→ Aim of the task:
Copy out verbatim the entries below, from the line containing "pose: elev=339.1 azim=339.2" to the line containing "Dot at: (156, 269)", both lines included.

→ Extracted information:
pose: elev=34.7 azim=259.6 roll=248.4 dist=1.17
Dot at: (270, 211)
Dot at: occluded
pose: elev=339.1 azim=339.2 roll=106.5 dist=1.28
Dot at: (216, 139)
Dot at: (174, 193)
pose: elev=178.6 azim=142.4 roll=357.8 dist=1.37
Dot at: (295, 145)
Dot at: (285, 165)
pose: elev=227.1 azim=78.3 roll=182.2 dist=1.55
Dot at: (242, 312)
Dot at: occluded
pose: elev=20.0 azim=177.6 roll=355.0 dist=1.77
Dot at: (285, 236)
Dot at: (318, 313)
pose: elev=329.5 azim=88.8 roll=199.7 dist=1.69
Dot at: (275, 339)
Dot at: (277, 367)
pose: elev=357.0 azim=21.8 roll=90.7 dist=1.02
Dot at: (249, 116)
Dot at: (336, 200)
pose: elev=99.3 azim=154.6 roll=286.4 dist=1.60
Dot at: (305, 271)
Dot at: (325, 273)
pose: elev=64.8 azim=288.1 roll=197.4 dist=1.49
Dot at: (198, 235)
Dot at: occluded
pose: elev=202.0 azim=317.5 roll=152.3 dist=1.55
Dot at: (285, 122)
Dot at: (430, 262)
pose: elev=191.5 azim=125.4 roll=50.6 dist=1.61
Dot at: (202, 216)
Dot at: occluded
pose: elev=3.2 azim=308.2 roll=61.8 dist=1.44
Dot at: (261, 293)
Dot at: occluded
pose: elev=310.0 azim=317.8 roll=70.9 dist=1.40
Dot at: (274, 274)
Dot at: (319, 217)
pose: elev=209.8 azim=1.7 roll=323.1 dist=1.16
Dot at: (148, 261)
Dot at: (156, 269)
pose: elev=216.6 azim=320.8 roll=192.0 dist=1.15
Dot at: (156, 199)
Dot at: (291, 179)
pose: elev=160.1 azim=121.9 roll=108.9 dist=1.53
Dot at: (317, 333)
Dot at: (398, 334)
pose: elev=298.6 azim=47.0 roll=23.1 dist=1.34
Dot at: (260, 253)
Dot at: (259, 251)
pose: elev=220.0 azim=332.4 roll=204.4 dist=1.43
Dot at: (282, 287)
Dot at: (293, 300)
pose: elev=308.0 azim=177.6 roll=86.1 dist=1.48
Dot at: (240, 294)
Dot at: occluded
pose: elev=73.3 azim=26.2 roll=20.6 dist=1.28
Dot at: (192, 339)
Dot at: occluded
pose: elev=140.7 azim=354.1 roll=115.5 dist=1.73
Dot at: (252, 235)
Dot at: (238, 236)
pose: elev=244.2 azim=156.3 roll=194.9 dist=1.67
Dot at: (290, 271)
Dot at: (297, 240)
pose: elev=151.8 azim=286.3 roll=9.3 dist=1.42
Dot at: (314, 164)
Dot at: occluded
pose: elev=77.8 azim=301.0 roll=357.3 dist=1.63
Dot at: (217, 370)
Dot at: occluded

→ Output for this task:
pose: elev=339.1 azim=339.2 roll=106.5 dist=1.28
Dot at: (216, 139)
Dot at: (174, 193)
pose: elev=178.6 azim=142.4 roll=357.8 dist=1.37
Dot at: (295, 145)
Dot at: (285, 165)
pose: elev=227.1 azim=78.3 roll=182.2 dist=1.55
Dot at: (242, 312)
Dot at: occluded
pose: elev=20.0 azim=177.6 roll=355.0 dist=1.77
Dot at: (285, 236)
Dot at: (318, 313)
pose: elev=329.5 azim=88.8 roll=199.7 dist=1.69
Dot at: (275, 339)
Dot at: (277, 367)
pose: elev=357.0 azim=21.8 roll=90.7 dist=1.02
Dot at: (249, 116)
Dot at: (336, 200)
pose: elev=99.3 azim=154.6 roll=286.4 dist=1.60
Dot at: (305, 271)
Dot at: (325, 273)
pose: elev=64.8 azim=288.1 roll=197.4 dist=1.49
Dot at: (198, 235)
Dot at: occluded
pose: elev=202.0 azim=317.5 roll=152.3 dist=1.55
Dot at: (285, 122)
Dot at: (430, 262)
pose: elev=191.5 azim=125.4 roll=50.6 dist=1.61
Dot at: (202, 216)
Dot at: occluded
pose: elev=3.2 azim=308.2 roll=61.8 dist=1.44
Dot at: (261, 293)
Dot at: occluded
pose: elev=310.0 azim=317.8 roll=70.9 dist=1.40
Dot at: (274, 274)
Dot at: (319, 217)
pose: elev=209.8 azim=1.7 roll=323.1 dist=1.16
Dot at: (148, 261)
Dot at: (156, 269)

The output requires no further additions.